• ACTION ITEM
Reproduce verbatim the rows beginning with the line containing "SUSCRIBIRSE POR EMAIL" and continuing through the line containing "Política de cookies", both included.

• DATASET CONTENT
◇ ◇ ◇

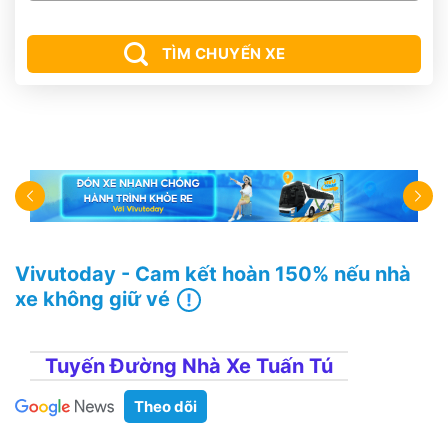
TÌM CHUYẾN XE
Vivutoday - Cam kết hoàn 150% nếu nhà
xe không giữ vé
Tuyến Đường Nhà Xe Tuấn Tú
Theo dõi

◇ ◇ ◇

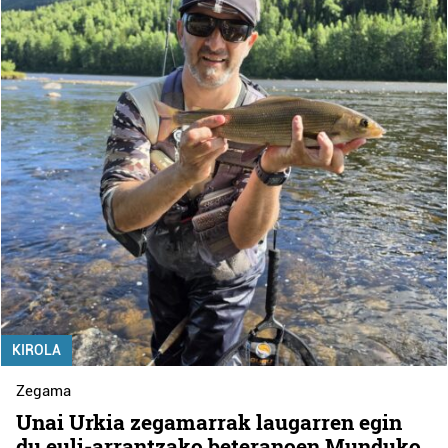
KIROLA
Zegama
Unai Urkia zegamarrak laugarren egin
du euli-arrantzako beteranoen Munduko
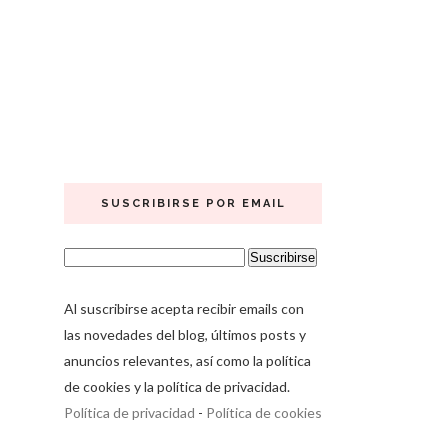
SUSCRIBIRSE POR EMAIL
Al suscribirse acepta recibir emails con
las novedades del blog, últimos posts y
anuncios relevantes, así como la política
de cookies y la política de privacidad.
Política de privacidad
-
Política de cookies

◇ ◇ ◇

• OUTPUT BELOW
SUSCRIBIRSE POR EMAIL
Al suscribirse acepta recibir emails con
las novedades del blog, últimos posts y
anuncios relevantes, así como la política
de cookies y la política de privacidad.
Política de privacidad
-
Política de cookies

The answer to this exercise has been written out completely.